Registros de un conjunto de datos
====

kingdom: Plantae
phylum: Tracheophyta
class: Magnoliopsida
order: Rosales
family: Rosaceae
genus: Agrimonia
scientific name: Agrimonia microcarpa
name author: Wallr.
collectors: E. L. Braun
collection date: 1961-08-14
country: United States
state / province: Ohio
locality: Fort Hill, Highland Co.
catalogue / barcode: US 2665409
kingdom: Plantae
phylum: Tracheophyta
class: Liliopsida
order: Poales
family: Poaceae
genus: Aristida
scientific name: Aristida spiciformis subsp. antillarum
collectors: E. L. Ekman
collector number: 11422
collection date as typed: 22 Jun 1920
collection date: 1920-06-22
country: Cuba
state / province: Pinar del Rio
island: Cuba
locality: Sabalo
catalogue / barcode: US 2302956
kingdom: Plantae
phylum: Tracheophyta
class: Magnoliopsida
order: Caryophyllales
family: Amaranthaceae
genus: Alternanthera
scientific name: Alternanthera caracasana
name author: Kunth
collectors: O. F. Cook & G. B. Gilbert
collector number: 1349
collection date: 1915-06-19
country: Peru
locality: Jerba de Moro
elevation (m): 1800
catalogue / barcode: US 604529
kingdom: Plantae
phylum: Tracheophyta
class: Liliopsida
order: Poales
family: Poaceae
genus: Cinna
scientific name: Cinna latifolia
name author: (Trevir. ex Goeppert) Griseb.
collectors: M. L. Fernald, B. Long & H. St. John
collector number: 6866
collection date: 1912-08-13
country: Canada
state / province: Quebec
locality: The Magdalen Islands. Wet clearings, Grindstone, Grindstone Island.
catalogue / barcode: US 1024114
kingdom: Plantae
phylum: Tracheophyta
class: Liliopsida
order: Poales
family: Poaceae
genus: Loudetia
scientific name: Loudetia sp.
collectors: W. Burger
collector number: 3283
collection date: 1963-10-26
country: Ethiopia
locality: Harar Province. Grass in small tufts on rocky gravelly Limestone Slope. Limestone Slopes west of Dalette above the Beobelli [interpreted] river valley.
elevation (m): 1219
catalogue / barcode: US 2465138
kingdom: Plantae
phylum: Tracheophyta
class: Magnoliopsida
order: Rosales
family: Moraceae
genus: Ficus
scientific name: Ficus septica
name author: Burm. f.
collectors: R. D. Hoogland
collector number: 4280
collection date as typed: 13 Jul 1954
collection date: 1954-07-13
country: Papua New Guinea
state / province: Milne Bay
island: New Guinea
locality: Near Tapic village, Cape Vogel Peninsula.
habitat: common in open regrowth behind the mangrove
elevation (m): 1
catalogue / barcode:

====

La solicitud » Transcribe de nuevo, sin alterar ningún carácter, todas las líneas del material anterior, de la primera a la última.

Solución de la tarea »
kingdom: Plantae
phylum: Tracheophyta
class: Magnoliopsida
order: Rosales
family: Rosaceae
genus: Agrimonia
scientific name: Agrimonia microcarpa
name author: Wallr.
collectors: E. L. Braun
collection date: 1961-08-14
country: United States
state / province: Ohio
locality: Fort Hill, Highland Co.
catalogue / barcode: US 2665409
kingdom: Plantae
phylum: Tracheophyta
class: Liliopsida
order: Poales
family: Poaceae
genus: Aristida
scientific name: Aristida spiciformis subsp. antillarum
collectors: E. L. Ekman
collector number: 11422
collection date as typed: 22 Jun 1920
collection date: 1920-06-22
country: Cuba
state / province: Pinar del Rio
island: Cuba
locality: Sabalo
catalogue / barcode: US 2302956
kingdom: Plantae
phylum: Tracheophyta
class: Magnoliopsida
order: Caryophyllales
family: Amaranthaceae
genus: Alternanthera
scientific name: Alternanthera caracasana
name author: Kunth
collectors: O. F. Cook & G. B. Gilbert
collector number: 1349
collection date: 1915-06-19
country: Peru
locality: Jerba de Moro
elevation (m): 1800
catalogue / barcode: US 604529
kingdom: Plantae
phylum: Tracheophyta
class: Liliopsida
order: Poales
family: Poaceae
genus: Cinna
scientific name: Cinna latifolia
name author: (Trevir. ex Goeppert) Griseb.
collectors: M. L. Fernald, B. Long & H. St. John
collector number: 6866
collection date: 1912-08-13
country: Canada
state / province: Quebec
locality: The Magdalen Islands. Wet clearings, Grindstone, Grindstone Island.
catalogue / barcode: US 1024114
kingdom: Plantae
phylum: Tracheophyta
class: Liliopsida
order: Poales
family: Poaceae
genus: Loudetia
scientific name: Loudetia sp.
collectors: W. Burger
collector number: 3283
collection date: 1963-10-26
country: Ethiopia
locality: Harar Province. Grass in small tufts on rocky gravelly Limestone Slope. Limestone Slopes west of Dalette above the Beobelli [interpreted] river valley.
elevation (m): 1219
catalogue / barcode: US 2465138
kingdom: Plantae
phylum: Tracheophyta
class: Magnoliopsida
order: Rosales
family: Moraceae
genus: Ficus
scientific name: Ficus septica
name author: Burm. f.
collectors: R. D. Hoogland
collector number: 4280
collection date as typed: 13 Jul 1954
collection date: 1954-07-13
country: Papua New Guinea
state / province: Milne Bay
island: New Guinea
locality: Near Tapic village, Cape Vogel Peninsula.
habitat: common in open regrowth behind the mangrove
elevation (m): 1
catalogue / barcode:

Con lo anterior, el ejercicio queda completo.